Man kann ihn zwar nicht sehen, doch für den Rheinländer ist es stets gut, ihn in der Nähe zu wissen. Die Steinstufen sind nur schütter besetzt: ein paar Meter rechts neben mir ein mittelaltes Paar im Schatten, weiter vorn zwei junge Damen im Sonnenlicht.

Eine ältere Dame überquert den Platz mit zwei Hunden und spricht lebhaft auf sie ein. Auch ein junges Paar bewegt sich von der Kunsthalle in Richtung Ratinger Straße, er mit Badeschlappen, sie mit Heinemann-Tasche.
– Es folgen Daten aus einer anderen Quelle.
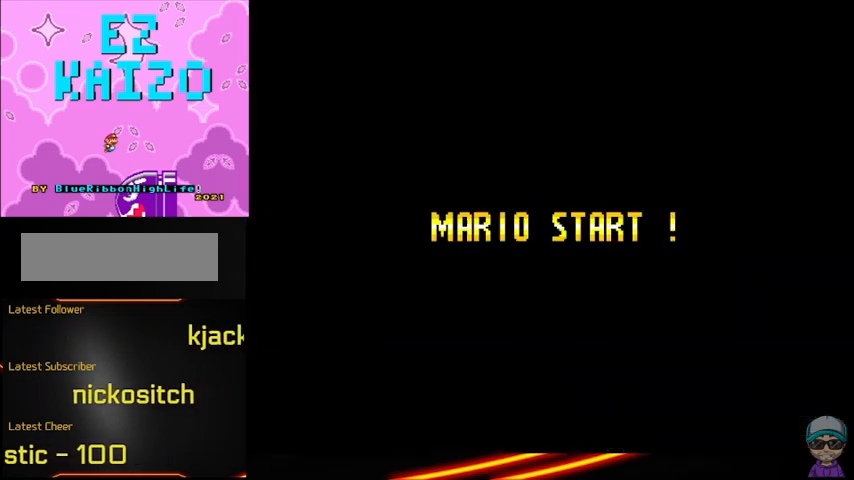
{"buttons": [], "events": []}
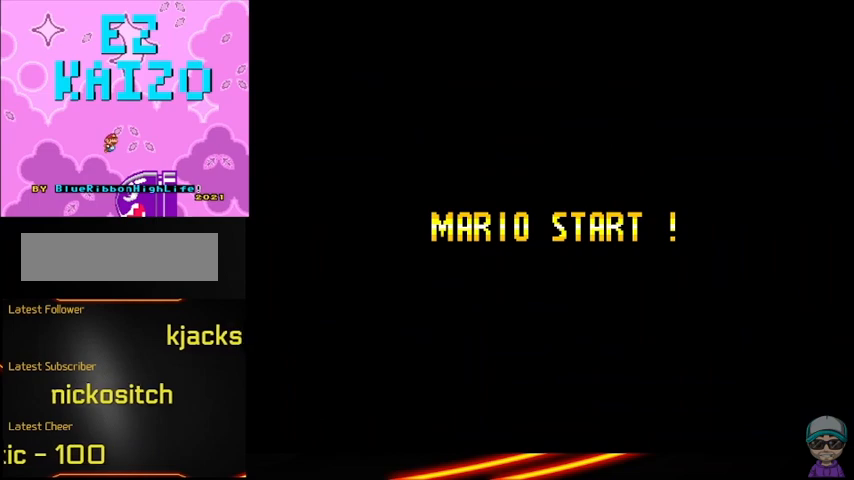
{"buttons": [], "events": []}
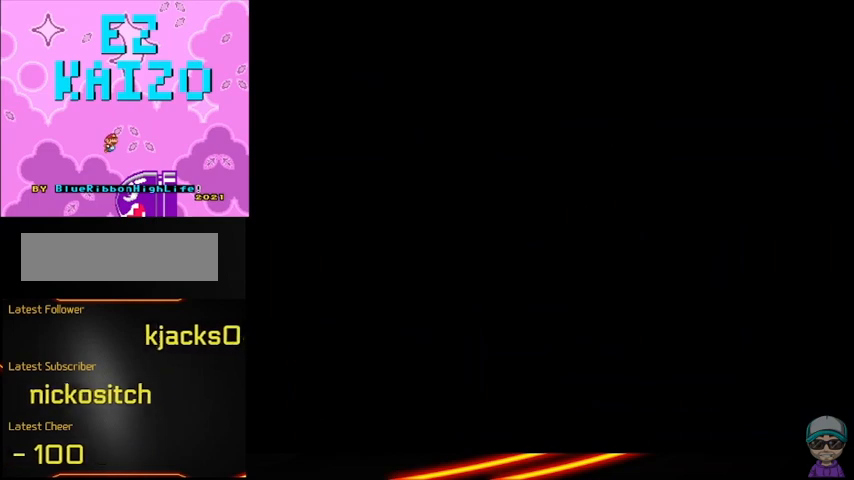
{"buttons": [], "events": []}
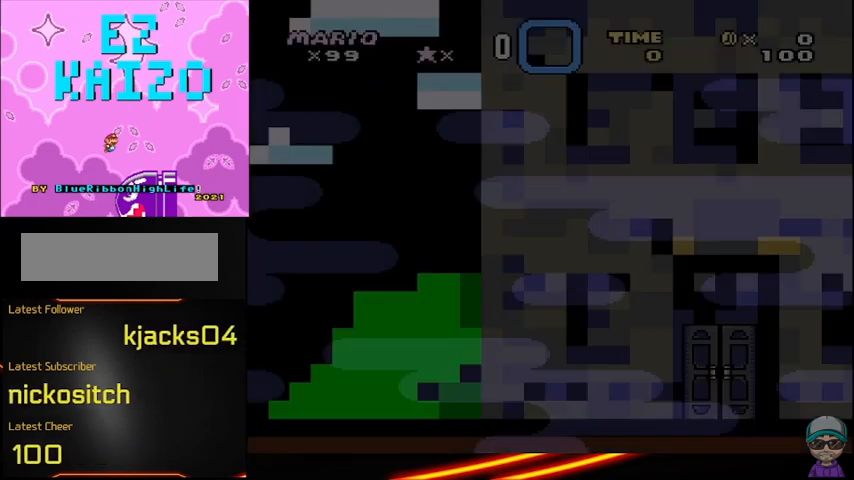
{"buttons": [], "events": []}
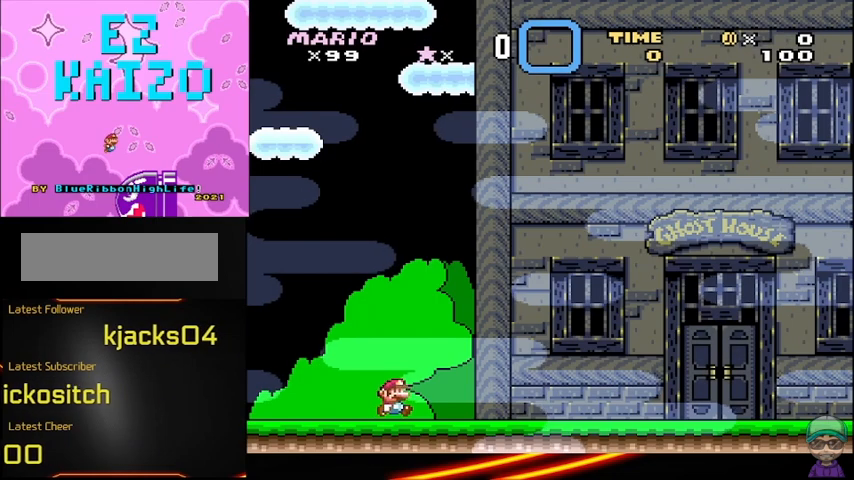
{"buttons": [], "events": []}
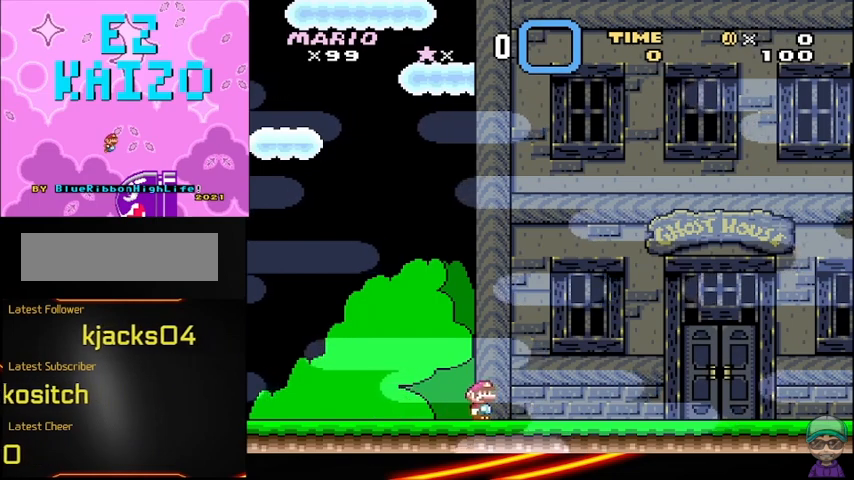
{"buttons": [], "events": [[292, "B", "down"], [500, "B", "up"]]}
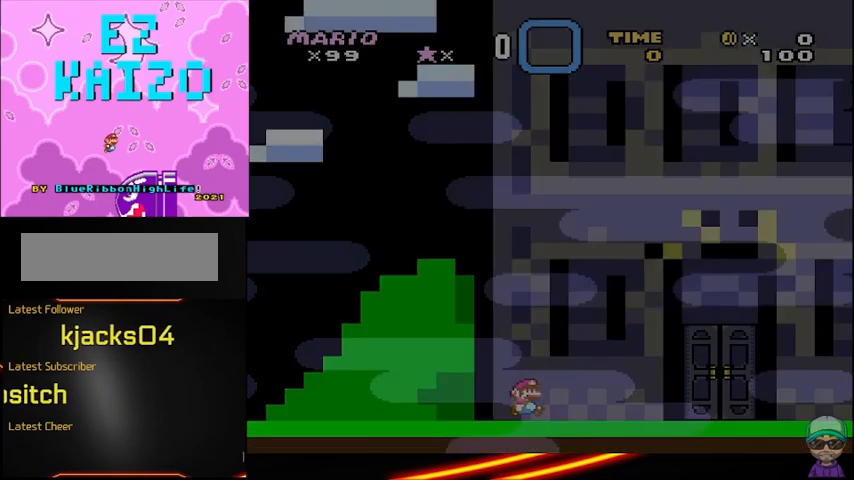
{"buttons": [], "events": []}
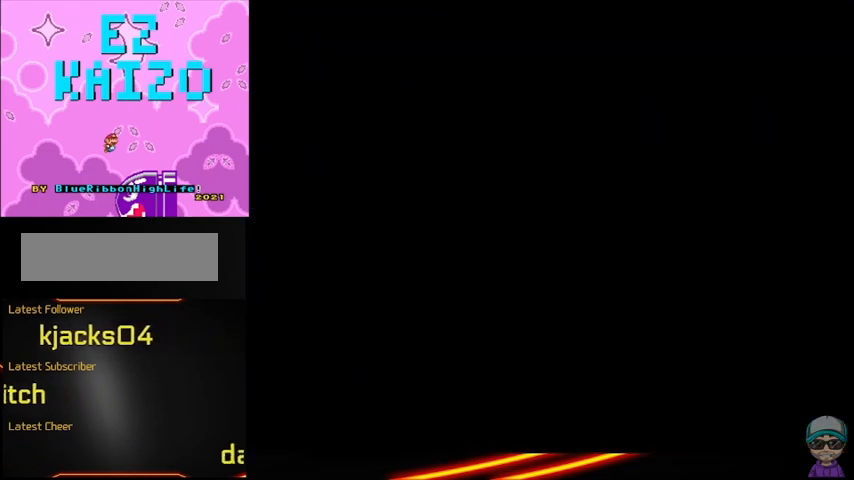
{"buttons": [], "events": []}
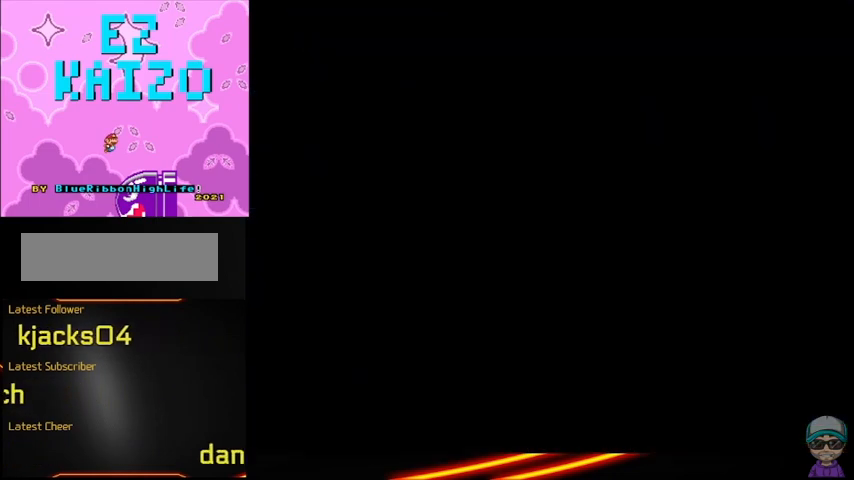
{"buttons": [], "events": []}
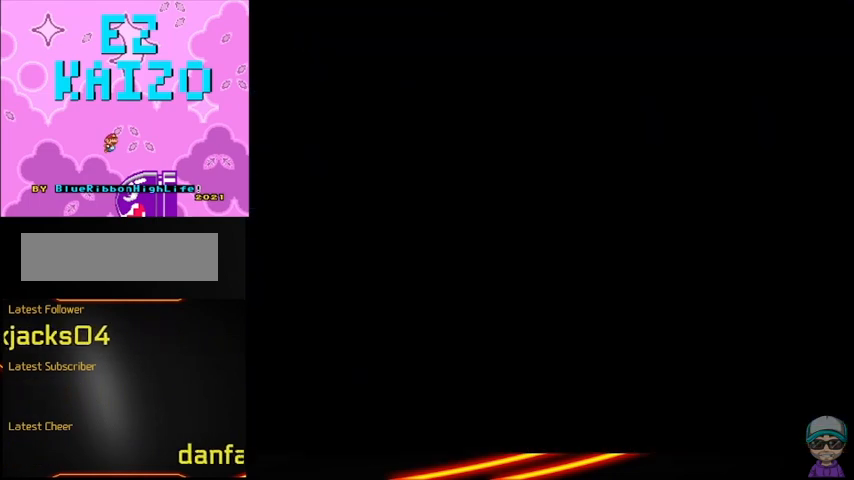
{"buttons": [], "events": []}
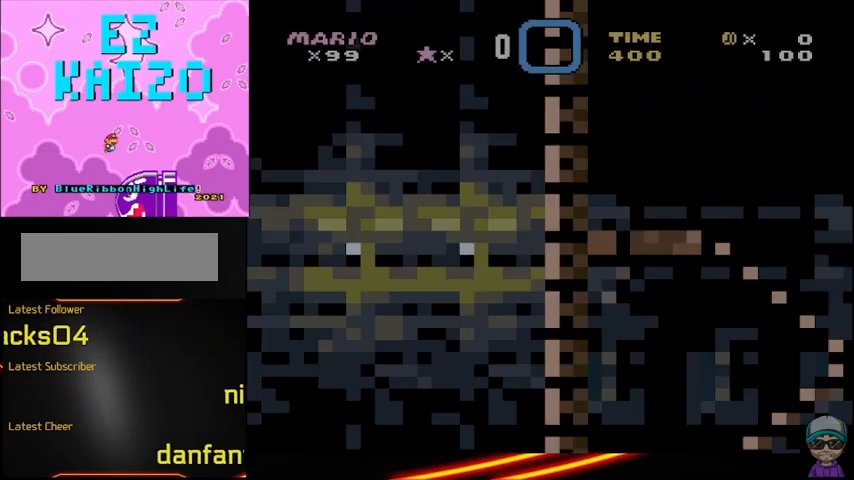
{"buttons": [], "events": []}
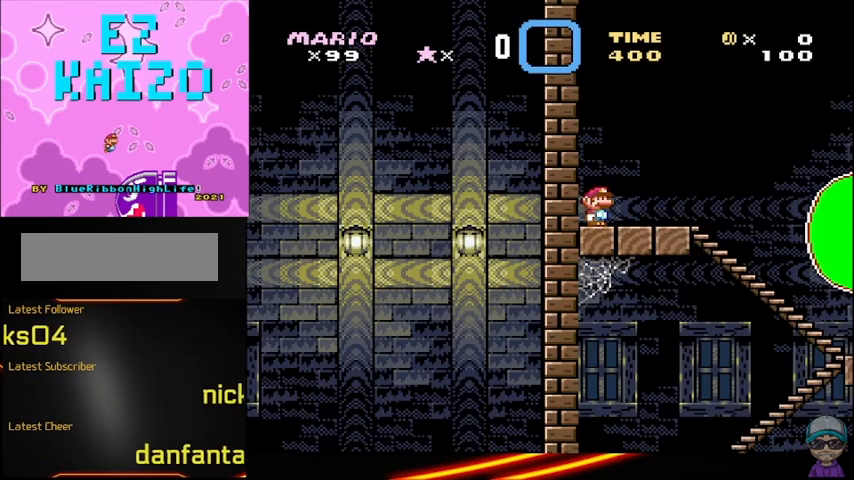
{"buttons": ["Y"], "events": [[375, "Y", "down"]]}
Urlaubsstimmung.

Jetzt macht ein roter Doppeldecker-Bus Station: "City Tour Düsseldorf". Neun Leute verlieren sich auf dem Sonnendeck, wenden ihre Köpfe je nach Ansage bald nach rechts, bald nach links - und weiter geht's.

Neben mir haben sich inzwischen zwei junge Frauen niedergelassen. "Ich war bei der letzten Eröffnung", sagt die eine und weist auf die Kunstsammlung hinter uns. Endlich mal was Kulturelles. Die Verlockung, den harten Steinplatz nach einer halben Stunde zu verlassen, um im Op de Eck nebenan doch noch an einen Cappuccino zu gelangen, erweist sich als Trugbild. Auch dort wird renoviert. Jetzt kommt die Frau mit den Hunden zurück - ich habe hier schon Bekannte. Auch der Bus kehrt zurück. So geht es hin und her.

Und da, endlich mal was Romantisches im ökonomischen Düsseldorf: Ein junges Paar küsst sich ausdauernd mitten auf dem Grabbeplatz. Danach kehrt wieder Alltag ein, und mein Blick fällt auf etwas, das ich bis jetzt übersehen habe: eine Reklametafel mit wechselnder Anzeige: "Bahn und Bus fahren so weit man will für 2,35 Euro am Tag", "Mein Schiff. Buchen Sie den Unterschied", "Do your thing. Camel".

Eine Stunde habe ich jetzt hier ausgeharrt, das entspricht der Spielregel dieser Serie. Die Zeit verging schneller als gedacht, das sogenannte Sitzfleisch schmerzt nur in Maßen, und ich verlasse diesen Ort der Flüchtigkeit in guter Laune. "Bahn und Bus", "Mein Schiff" und "Do your thing" - das Leben geht weiter.